▶ Text shown
Pam | 28 January 2014

Thanks Fiona. So true. Still l think your Tony Abbot restaurant 'Open for Business' is the best.
Annabel | 29 January 2014

Multicultural Australia !
nick agocs | 29 January 2014

Shame we still need to point this out - but thank you!
Esta Paschalidis Chilas | 29 January 2014

Nice way to conflate boat people refugees and immigrants, Fiona, enabling you to accuse those who think allowing boat people uninhibited access to Australia is not a prudent solution of being opposed to ANY refugees or migrants at all coming into Australia. It must be such fun to be a cartoonist.
HH | 30 January 2014

Hi HH, Just to clarify, I never said anything about "uninhibited access" and I wasn't conflating boat people, immigrants and refugees. The cartoon was about refugees- Many worked the Snowy Mountains Project or (like my grandfather) on nation building projects. Many, like Frank Lowy, The Kaldor Family, Ahn Do, Karl Kruszelnicki, Gustav Nossal, Les Murray, Majak Daw, James Spiegelman, Lily Brett, Alice Pung, Tan Le, etc etc have contributed enormously to our nation. Nor am I conflating refugees with asylum seekers, however there is a connection. Around 80-90% of "boat people" are found (when we actually assess them as per the Convention we signed) to be refugees- with great potential to contribute to our society. Cheers, Fiona PS Yes it is fun to be a cartoonist.
Fiona Katauskas | 30 January 2014

Brilliant Fiona. Indeed, where we would we be without those wonderful people! They built this great country. We should always open our doors and arms to refugees. Always.

▶ Data excerpt
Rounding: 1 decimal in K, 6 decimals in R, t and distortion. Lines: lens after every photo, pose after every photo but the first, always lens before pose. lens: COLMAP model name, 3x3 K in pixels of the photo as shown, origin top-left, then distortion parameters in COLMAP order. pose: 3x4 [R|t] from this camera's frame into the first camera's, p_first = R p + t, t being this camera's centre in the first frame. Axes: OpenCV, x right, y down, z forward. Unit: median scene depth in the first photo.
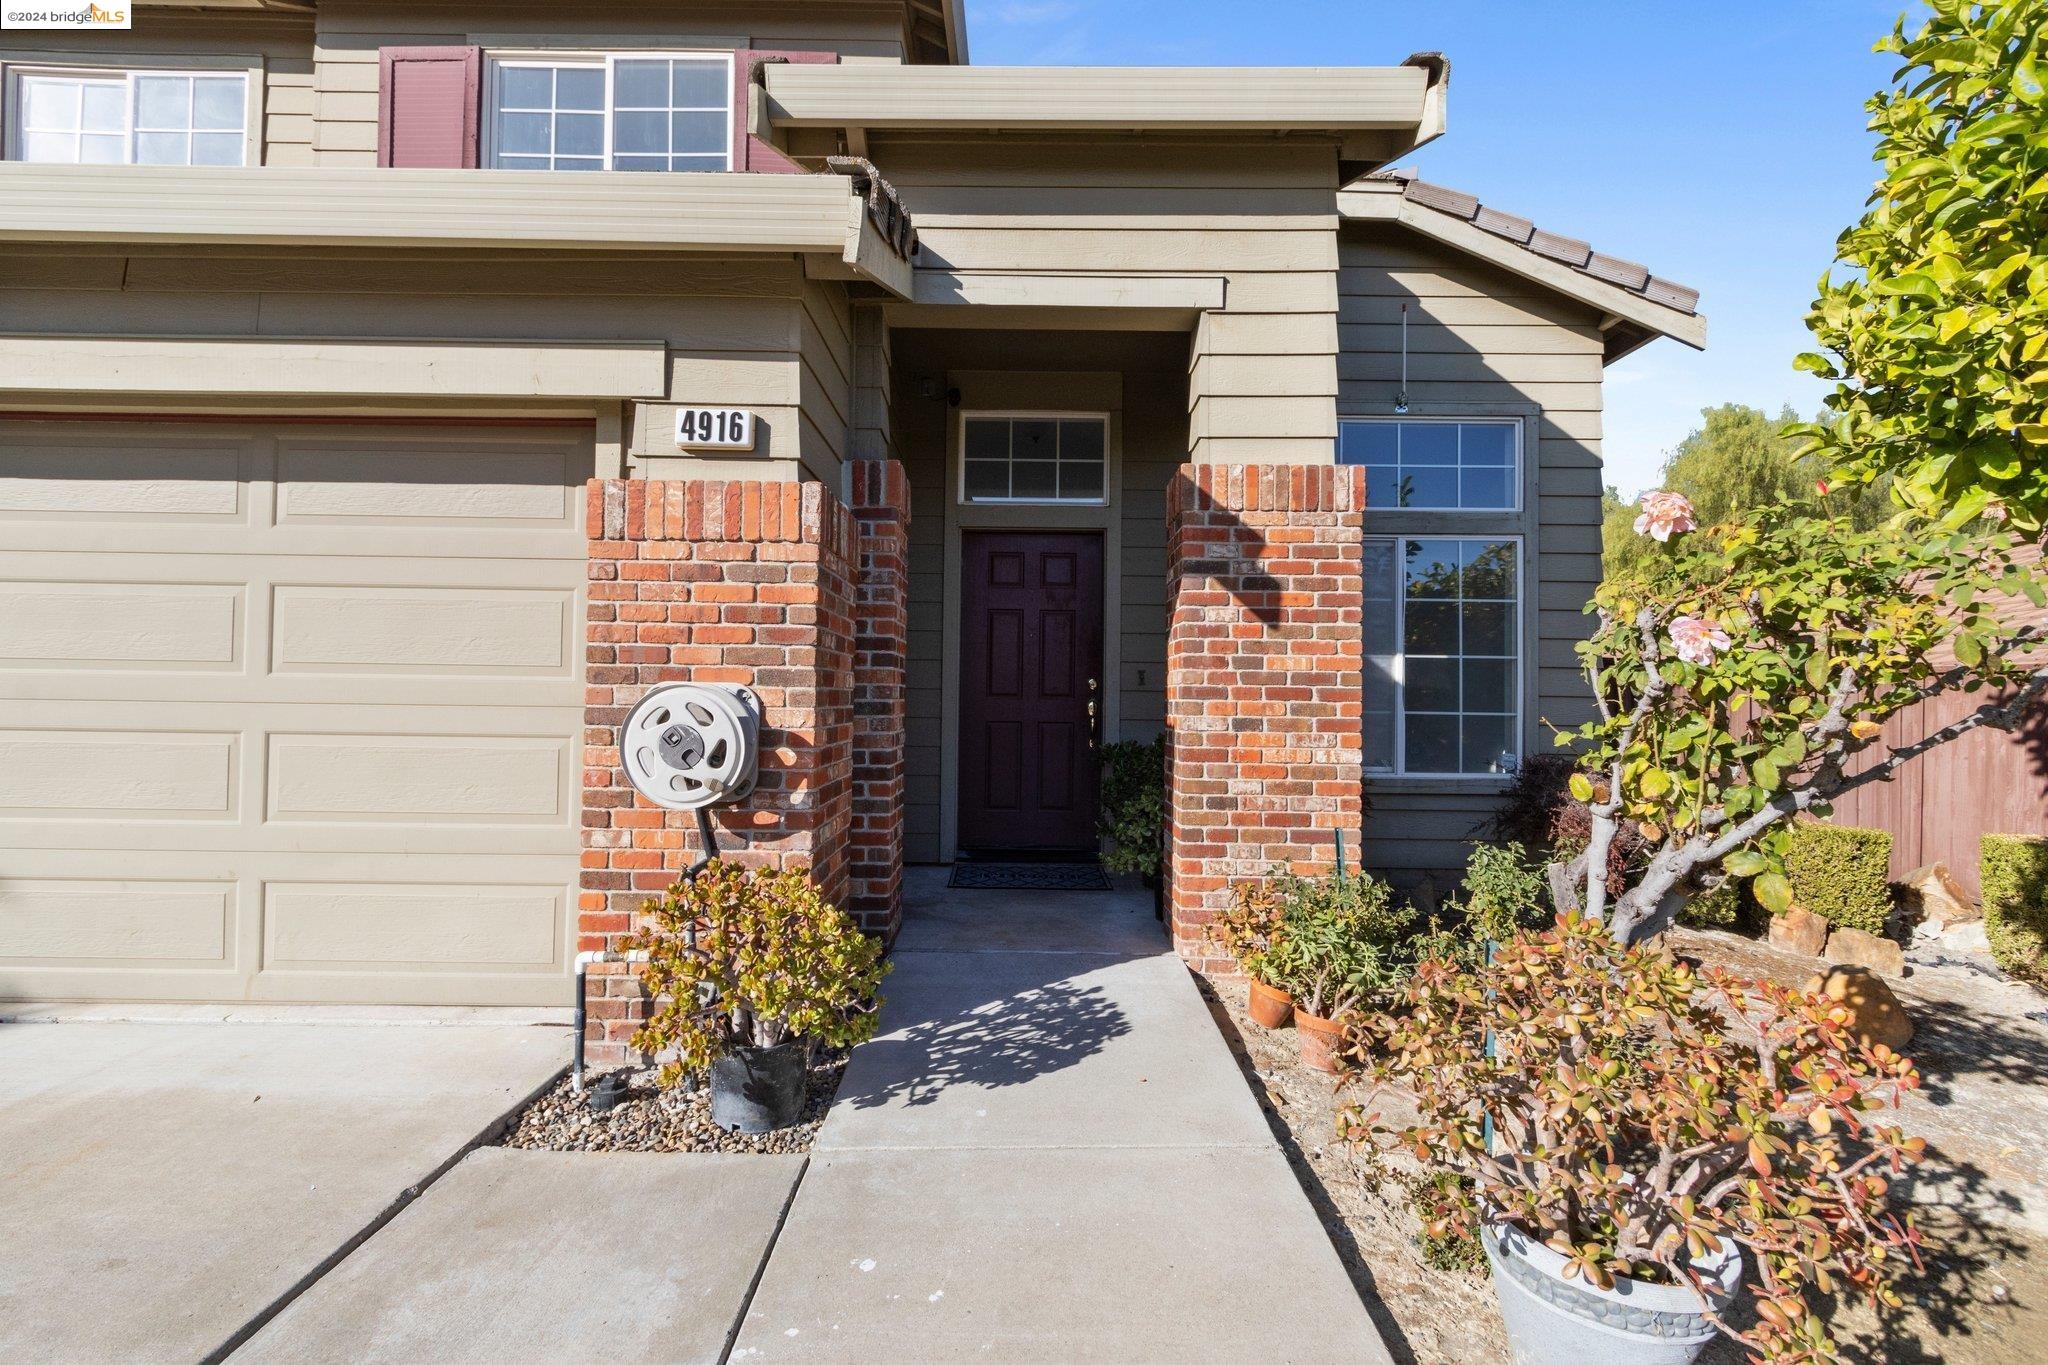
lens RADIAL K [[952.5, 0, 1008.4], [0, 952.5, 674.9], [0, 0, 1]] dist [0.006939, -0.000193]
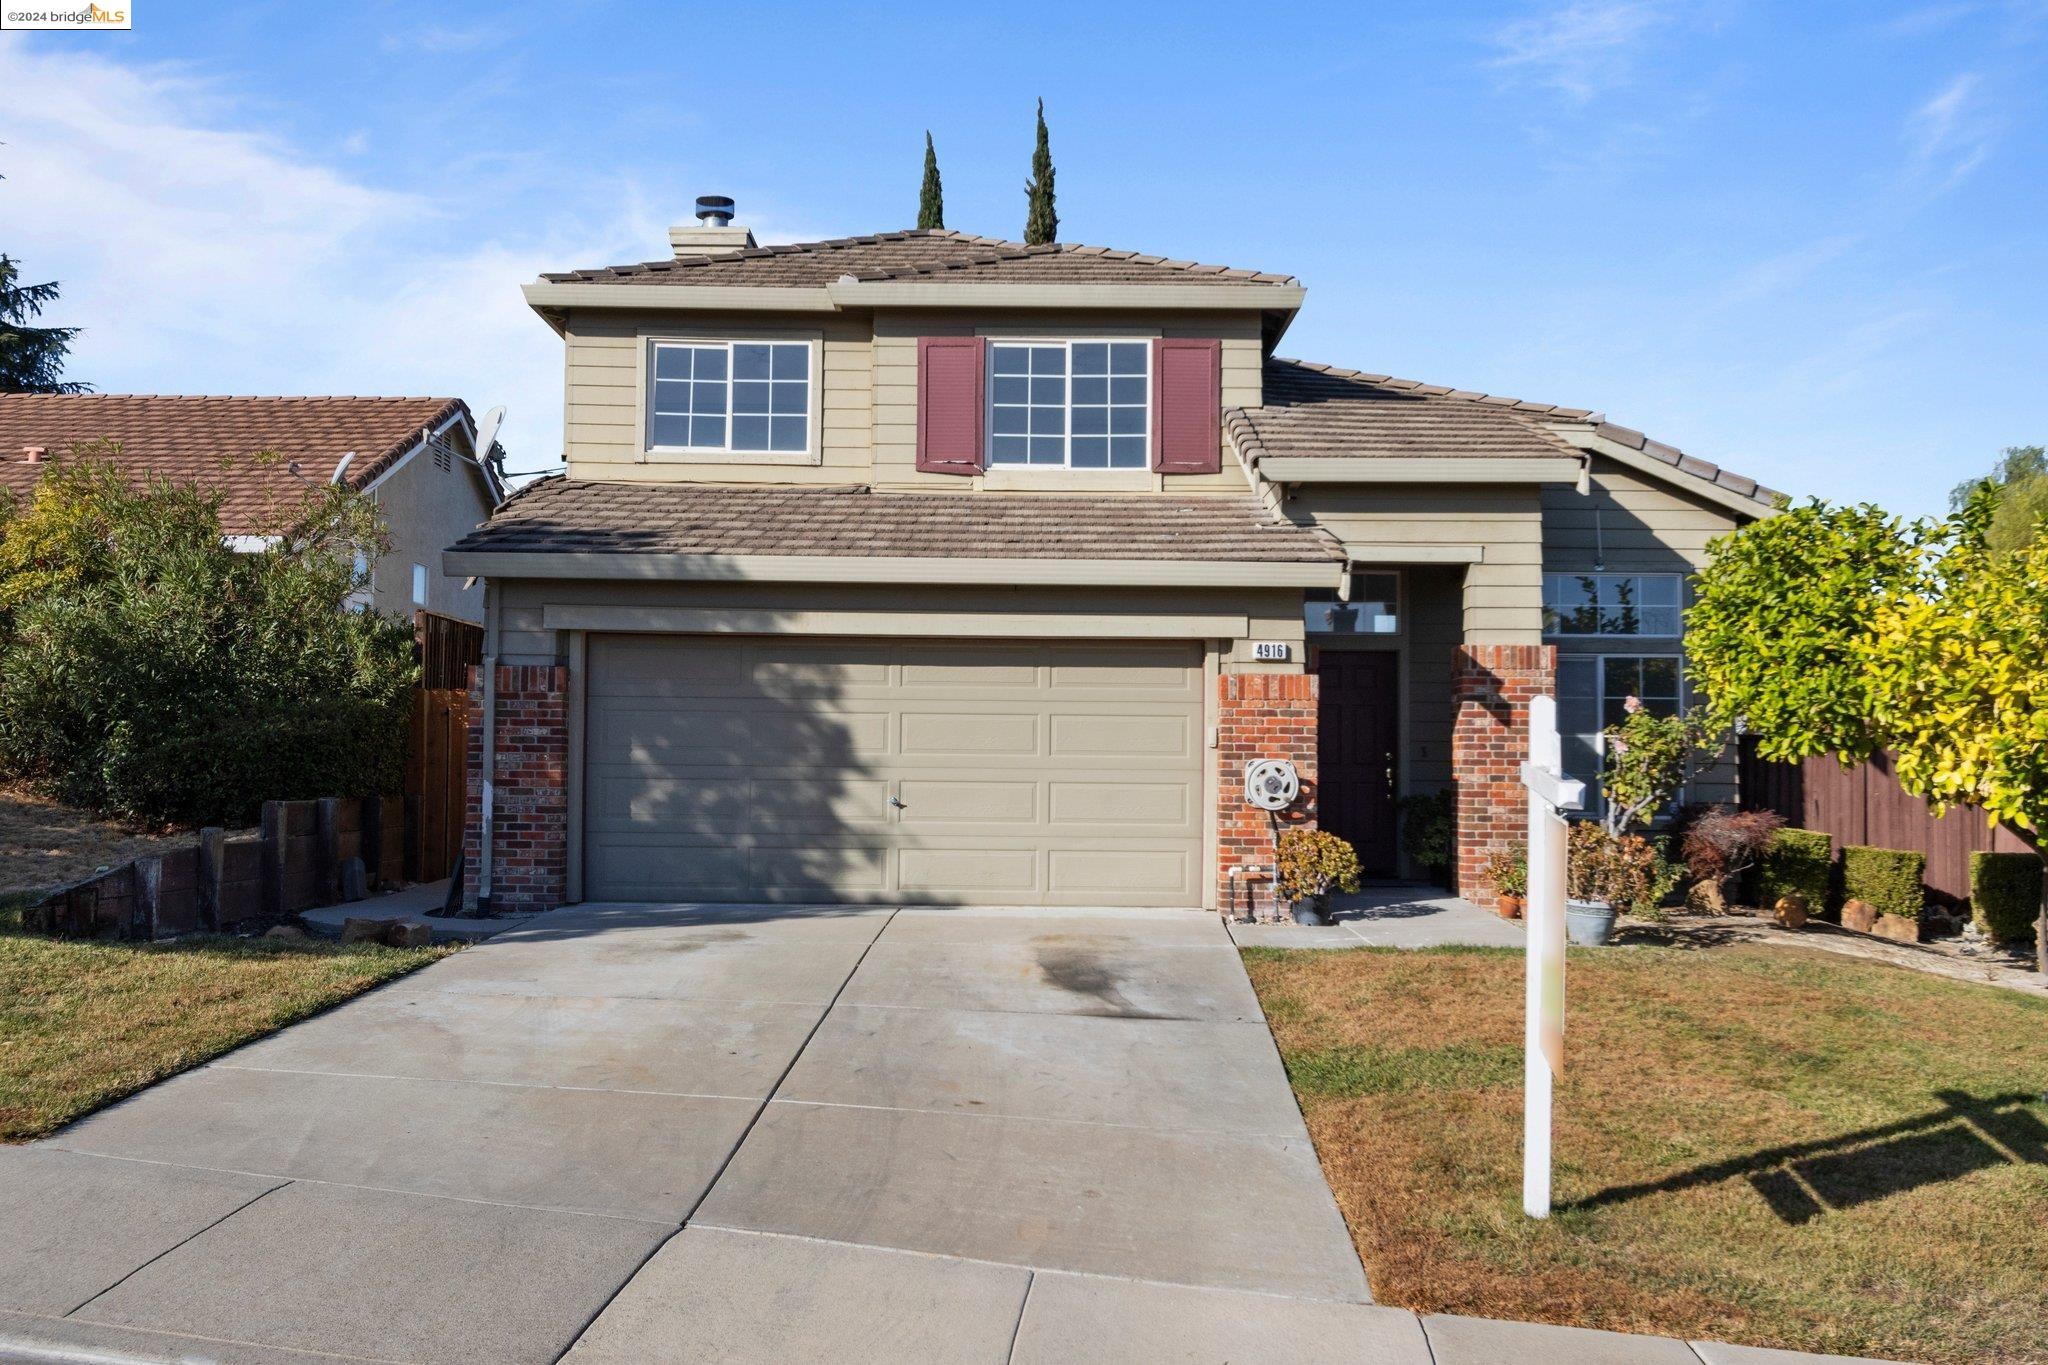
lens RADIAL K [[2035.5, 0, 1024.0], [0, 2035.5, 682.5], [0, 0, 1]] dist [0.114855, -0.005996]
pose [[0.999690, -0.004759, 0.024445, -0.823800], [0.005250, 0.999785, -0.020078, -0.065560], [-0.024344, 0.020200, 0.999500, -3.190482]]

▶ Task goal
In the comment thread, copy everything from "HH | 30 January" down to "is fun to be a cartoonist.", renaming "Cheers" as "Regards". The data plays no part in this exercise.

▶ Written answer
HH | 30 January 2014

Hi HH, Just to clarify, I never said anything about "uninhibited access" and I wasn't conflating boat people, immigrants and refugees. The cartoon was about refugees- Many worked the Snowy Mountains Project or (like my grandfather) on nation building projects. Many, like Frank Lowy, The Kaldor Family, Ahn Do, Karl Kruszelnicki, Gustav Nossal, Les Murray, Majak Daw, James Spiegelman, Lily Brett, Alice Pung, Tan Le, etc etc have contributed enormously to our nation. Nor am I conflating refugees with asylum seekers, however there is a connection. Around 80-90% of "boat people" are found (when we actually assess them as per the Convention we signed) to be refugees- with great potential to contribute to our society. Regards, Fiona PS Yes it is fun to be a cartoonist.